36 (4054)
октябрь 2003

Тех, у кого учился, не забываю

Из воспоминаний Николая Алексеевича Фёдорова

Окончание. Начало в № 34. 

Сергей Иванович Соболевский был фигурой в какой-то мере мифологической. Для многих, но не для всех. В университет он уже не ходил, был глубоким стариком. Умер, не дожив одного месяца до девяноста девяти лет. В последние годы, конечно, сознание у него мутилось, и смешивались сон и реальность, прошлое и будущее, но ничего подобного не происходило, когда речь заходила о филологии. Ясность научной мысли и фантастические знания у него сохранились до последнего дня. Учёный он был несколько старомодный, даже не XIX века, а, я бы осмелился сказать, периода Возрождения, чистейший филолог. Терпеть не мог теоретическую лингвистику. То же и с литературоведением. Он знал факты, мог помнить в филологии точнейшие детали, обладал огромнейшей эрудицией, но не оставил после себя никаких теоретических произведений. Лингвистику почти «презирал», хотя нормативную грамматику знал так, как никто, и вообще так, как он, древние языки у нас не знали. Это были уникальные знания.

Он жил один в большой квартире в Кисловском переулке. У него была потрясающая, колоссальнейшая библиотека, которая практически исчезла. Часть её досталась его приближённым, большую часть он завещал Академии наук, и всё это богатство хранилось по каким-то подвалам, где почти полностью погибло. Я видел его только на защите одной диссертации, и у нас он принимал государственные экзамены. Это была совершенно незабываемая картина: явление грузного восьмидесятилетнего Соболевского, ведомого под руки Поповым и Радцигом, двумя стариками. Отношение к нему было трепетное, ведь вели не человека, а какое-то высшее божество. Интересно, что психологически для патриарха классической филологии Сергея Ивановича отвечающие (студенты двадцати двух лет) и сидящие «одесную и ошуюю» пожилые Радциг и Попов ничем не отличались, воспринимались им одинаково, как «молодежь». Соболевский мог довольно небрежно отмахиваться от коллег. Когда-то на экзамене он поставил Радцигу двойку, и временами Сергей Иванович оставался для него всего лишь нерадивым студентом.

УСЛОВИЯ ЗАДАНИЯ:
1. Где, согласно отрывку, жил Сергей Иванович Соболевский?
2. Перепишите листинг с первой строки до строки с «d’exaspération est impression» включительно, поменяв «Аналитика» на «Обзоры» и ничего больше не трогая. Выведите только эти строки.

Сохранённые записи данных:
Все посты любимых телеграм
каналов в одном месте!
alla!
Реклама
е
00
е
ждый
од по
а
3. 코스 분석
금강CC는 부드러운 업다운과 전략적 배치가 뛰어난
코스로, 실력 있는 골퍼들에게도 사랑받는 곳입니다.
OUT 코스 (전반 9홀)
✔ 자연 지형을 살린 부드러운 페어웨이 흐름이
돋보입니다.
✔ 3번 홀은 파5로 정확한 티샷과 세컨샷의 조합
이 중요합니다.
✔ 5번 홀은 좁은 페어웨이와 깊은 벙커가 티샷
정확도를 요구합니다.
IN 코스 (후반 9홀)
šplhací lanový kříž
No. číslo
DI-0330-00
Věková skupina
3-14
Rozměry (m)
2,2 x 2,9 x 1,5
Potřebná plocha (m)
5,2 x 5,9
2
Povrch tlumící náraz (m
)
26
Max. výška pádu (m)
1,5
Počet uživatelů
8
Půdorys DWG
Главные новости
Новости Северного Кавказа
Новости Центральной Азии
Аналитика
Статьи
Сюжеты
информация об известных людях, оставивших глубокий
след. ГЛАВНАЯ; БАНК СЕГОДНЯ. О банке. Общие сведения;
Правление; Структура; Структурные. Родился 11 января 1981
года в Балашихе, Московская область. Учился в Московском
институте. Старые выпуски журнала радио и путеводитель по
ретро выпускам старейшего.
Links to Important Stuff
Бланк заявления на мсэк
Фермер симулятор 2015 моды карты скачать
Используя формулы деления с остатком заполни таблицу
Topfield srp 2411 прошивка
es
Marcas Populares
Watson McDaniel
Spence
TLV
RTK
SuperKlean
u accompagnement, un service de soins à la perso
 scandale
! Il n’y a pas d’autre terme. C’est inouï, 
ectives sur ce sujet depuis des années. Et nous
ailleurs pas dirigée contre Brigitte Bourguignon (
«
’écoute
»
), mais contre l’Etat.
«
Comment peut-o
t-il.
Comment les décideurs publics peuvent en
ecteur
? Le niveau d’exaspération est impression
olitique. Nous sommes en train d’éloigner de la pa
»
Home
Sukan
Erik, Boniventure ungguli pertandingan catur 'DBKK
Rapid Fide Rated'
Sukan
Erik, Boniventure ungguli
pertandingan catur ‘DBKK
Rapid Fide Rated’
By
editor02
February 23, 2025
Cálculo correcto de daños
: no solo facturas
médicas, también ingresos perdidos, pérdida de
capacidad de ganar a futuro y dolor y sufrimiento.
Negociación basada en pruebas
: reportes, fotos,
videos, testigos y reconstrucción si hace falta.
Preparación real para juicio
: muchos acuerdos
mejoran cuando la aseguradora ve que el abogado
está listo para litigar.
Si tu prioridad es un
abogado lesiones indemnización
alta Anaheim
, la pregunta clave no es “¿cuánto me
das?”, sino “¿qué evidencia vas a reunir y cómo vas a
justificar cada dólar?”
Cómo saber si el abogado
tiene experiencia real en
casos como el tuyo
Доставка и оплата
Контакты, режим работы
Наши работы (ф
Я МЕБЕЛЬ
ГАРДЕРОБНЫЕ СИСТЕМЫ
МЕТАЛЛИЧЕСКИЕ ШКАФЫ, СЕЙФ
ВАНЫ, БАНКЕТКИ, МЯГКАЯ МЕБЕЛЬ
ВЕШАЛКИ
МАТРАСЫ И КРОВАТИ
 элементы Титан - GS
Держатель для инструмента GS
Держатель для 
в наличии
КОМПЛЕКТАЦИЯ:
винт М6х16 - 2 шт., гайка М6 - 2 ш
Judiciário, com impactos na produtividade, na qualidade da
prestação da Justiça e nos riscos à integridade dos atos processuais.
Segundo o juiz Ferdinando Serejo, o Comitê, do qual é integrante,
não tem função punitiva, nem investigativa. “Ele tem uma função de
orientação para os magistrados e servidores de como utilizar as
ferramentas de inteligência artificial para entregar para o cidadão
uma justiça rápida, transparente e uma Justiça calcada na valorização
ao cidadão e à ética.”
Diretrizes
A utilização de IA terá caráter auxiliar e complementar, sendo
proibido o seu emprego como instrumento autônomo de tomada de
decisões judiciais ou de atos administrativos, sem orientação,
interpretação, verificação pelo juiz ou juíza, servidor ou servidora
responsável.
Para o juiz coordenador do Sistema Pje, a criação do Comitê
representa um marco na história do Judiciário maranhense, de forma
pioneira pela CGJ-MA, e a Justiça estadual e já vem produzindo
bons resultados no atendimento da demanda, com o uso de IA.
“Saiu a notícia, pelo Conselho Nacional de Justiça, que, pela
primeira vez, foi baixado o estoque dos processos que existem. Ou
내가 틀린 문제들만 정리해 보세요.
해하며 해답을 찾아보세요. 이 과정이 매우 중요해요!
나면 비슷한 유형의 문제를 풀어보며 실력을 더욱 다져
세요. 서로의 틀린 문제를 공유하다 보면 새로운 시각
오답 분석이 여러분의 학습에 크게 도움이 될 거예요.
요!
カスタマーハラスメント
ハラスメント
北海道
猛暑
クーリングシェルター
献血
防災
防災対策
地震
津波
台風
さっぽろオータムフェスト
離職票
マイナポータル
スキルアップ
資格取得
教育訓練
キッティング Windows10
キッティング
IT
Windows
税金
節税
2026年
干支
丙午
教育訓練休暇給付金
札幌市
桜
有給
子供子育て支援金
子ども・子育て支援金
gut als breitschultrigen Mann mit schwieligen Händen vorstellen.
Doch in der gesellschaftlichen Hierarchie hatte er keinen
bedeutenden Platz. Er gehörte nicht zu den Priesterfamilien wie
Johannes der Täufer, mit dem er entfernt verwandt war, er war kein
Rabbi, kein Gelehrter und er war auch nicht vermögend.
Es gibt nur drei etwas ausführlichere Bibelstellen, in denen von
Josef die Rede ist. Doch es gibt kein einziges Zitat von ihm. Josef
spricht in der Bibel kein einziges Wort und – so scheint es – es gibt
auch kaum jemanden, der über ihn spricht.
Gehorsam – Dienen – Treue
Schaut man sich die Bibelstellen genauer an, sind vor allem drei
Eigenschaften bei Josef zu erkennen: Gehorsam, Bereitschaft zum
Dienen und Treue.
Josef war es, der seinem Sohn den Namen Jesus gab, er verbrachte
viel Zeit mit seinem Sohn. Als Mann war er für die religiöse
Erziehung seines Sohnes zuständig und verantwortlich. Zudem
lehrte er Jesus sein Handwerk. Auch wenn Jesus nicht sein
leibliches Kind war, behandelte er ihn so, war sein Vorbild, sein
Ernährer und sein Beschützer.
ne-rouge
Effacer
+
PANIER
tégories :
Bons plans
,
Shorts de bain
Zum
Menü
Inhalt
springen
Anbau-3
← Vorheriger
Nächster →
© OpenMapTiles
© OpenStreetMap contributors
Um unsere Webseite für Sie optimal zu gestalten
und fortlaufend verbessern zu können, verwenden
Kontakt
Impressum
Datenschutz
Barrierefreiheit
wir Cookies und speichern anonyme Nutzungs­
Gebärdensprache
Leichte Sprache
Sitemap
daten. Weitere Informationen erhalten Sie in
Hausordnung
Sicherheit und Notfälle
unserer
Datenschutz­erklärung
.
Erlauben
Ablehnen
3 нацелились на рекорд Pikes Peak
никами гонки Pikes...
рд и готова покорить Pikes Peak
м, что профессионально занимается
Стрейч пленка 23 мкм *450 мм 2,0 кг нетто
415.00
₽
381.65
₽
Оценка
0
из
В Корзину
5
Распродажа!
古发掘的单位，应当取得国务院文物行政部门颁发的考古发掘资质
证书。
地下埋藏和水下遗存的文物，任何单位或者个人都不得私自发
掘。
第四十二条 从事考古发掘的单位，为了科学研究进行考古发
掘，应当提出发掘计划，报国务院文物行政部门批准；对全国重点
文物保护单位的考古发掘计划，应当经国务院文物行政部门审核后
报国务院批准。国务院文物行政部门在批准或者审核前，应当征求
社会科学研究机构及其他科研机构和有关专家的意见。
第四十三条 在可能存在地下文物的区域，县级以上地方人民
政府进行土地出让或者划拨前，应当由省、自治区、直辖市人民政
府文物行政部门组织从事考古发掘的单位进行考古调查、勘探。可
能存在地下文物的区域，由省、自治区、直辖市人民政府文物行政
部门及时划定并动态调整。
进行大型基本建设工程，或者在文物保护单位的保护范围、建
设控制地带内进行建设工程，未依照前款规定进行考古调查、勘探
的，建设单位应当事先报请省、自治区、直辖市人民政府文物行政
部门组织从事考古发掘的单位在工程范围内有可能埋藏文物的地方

СПИСОК РЕШЕНИЙ:
1. Один, в большой квартире в Кисловском переулке.

2.
Все посты любимых телеграм
каналов в одном месте!
alla!
Реклама
е
00
е
ждый
од по
а
3. 코스 분석
금강CC는 부드러운 업다운과 전략적 배치가 뛰어난
코스로, 실력 있는 골퍼들에게도 사랑받는 곳입니다.
OUT 코스 (전반 9홀)
✔ 자연 지형을 살린 부드러운 페어웨이 흐름이
돋보입니다.
✔ 3번 홀은 파5로 정확한 티샷과 세컨샷의 조합
이 중요합니다.
✔ 5번 홀은 좁은 페어웨이와 깊은 벙커가 티샷
정확도를 요구합니다.
IN 코스 (후반 9홀)
šplhací lanový kříž
No. číslo
DI-0330-00
Věková skupina
3-14
Rozměry (m)
2,2 x 2,9 x 1,5
Potřebná plocha (m)
5,2 x 5,9
2
Povrch tlumící náraz (m
)
26
Max. výška pádu (m)
1,5
Počet uživatelů
8
Půdorys DWG
Главные новости
Новости Северного Кавказа
Новости Центральной Азии
Обзоры
Статьи
Сюжеты
информация об известных людях, оставивших глубокий
след. ГЛАВНАЯ; БАНК СЕГОДНЯ. О банке. Общие сведения;
Правление; Структура; Структурные. Родился 11 января 1981
года в Балашихе, Московская область. Учился в Московском
институте. Старые выпуски журнала радио и путеводитель по
ретро выпускам старейшего.
Links to Important Stuff
Бланк заявления на мсэк
Фермер симулятор 2015 моды карты скачать
Используя формулы деления с остатком заполни таблицу
Topfield srp 2411 прошивка
es
Marcas Populares
Watson McDaniel
Spence
TLV
RTK
SuperKlean
u accompagnement, un service de soins à la perso
 scandale
! Il n’y a pas d’autre terme. C’est inouï, 
ectives sur ce sujet depuis des années. Et nous
ailleurs pas dirigée contre Brigitte Bourguignon (
«
’écoute
»
), mais contre l’Etat.
«
Comment peut-o
t-il.
Comment les décideurs publics peuvent en
ecteur
? Le niveau d’exaspération est impression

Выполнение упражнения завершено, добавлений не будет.